Attorney General Eric Schneiderman announced this past week that New York state’s share of Citigroup Inc.’s $7 billion national settlement would come to the tune of at least $182 million.
As the Associated Press reported, the justice department said that the banking giant admitted to deceptive practices when handling risky subprime mortgages. Holder stated that such actions contributed to what became one of the worst financial crisis since the Great Depression.
In the settlement’s terms is a $2.5 billion penalty to pay for consumer relief and a $4 billion civil penalty to be paid to the federal government. As steep as these penalties are, the settlement has been criticized as being far too lenient.
“In the context of the damage done, the damage even described by the attorney general, we’re not even in the same ballpark,” said Bartlett Naylor, a financial policy advocate for Public Citizen.
New York’s share of the massive payout breaks down to $92 million in cash and $90 million worth or consumer relief efforts. Since many defendants can save between 10-30% by using a structured settlements, it may be possible that an such an arrangement could be made.
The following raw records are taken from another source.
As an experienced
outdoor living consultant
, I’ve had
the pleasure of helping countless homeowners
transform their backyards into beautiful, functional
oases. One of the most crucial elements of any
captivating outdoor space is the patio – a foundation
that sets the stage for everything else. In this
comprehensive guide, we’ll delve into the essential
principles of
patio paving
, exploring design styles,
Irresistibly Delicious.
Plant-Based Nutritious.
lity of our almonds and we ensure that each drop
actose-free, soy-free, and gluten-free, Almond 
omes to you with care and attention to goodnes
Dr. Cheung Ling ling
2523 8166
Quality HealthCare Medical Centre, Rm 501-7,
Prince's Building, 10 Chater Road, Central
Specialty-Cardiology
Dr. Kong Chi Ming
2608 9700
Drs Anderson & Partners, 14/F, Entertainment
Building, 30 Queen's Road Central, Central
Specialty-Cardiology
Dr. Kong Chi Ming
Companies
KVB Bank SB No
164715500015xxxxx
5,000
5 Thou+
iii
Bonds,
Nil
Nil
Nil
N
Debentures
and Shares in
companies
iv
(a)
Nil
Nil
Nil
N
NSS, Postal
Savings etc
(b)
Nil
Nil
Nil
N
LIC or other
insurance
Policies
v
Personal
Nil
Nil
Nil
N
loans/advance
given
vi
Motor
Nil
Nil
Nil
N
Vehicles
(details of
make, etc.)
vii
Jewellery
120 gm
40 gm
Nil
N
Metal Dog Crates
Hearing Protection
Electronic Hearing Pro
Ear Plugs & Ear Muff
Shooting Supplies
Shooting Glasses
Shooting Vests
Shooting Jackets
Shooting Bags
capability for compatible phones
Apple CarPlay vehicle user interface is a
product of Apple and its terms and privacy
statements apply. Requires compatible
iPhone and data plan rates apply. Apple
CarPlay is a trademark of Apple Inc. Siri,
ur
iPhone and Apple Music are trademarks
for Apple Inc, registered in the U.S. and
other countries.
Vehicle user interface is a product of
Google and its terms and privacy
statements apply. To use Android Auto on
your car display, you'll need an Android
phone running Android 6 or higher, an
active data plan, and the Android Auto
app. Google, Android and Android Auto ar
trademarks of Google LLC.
Some of the relief that the bank is promising to provide includes the forgiveness of some borrowers’ fist and second mortgage principal amounts, refinancing to lower mortgages’ interest rates, and financial assistance for both returning and first-time home buyers on down payments and closing costs.
However, now that Citigroup has settled, many eyes are on the Bank of America, which is also being investigated by the task force created in 2012. Many believe that the financial service will also likely come to a settlement agreement similar to Citigroup, since the negative press could be a worse result.
“The last thing a bank wants to go through is have their business aired in the public domain,” said president of the Consumer Bankers Association Richard Hunt. “Personally, I would love to see it go to trial from time to time, because I think at times the Department of Justice is bullying banks to settle and not face the negative headlines.”
Though several are critical of the investigation’s outcomes and potential results, there is at least a silver lining in the form of consumer relief for hurting states like New York.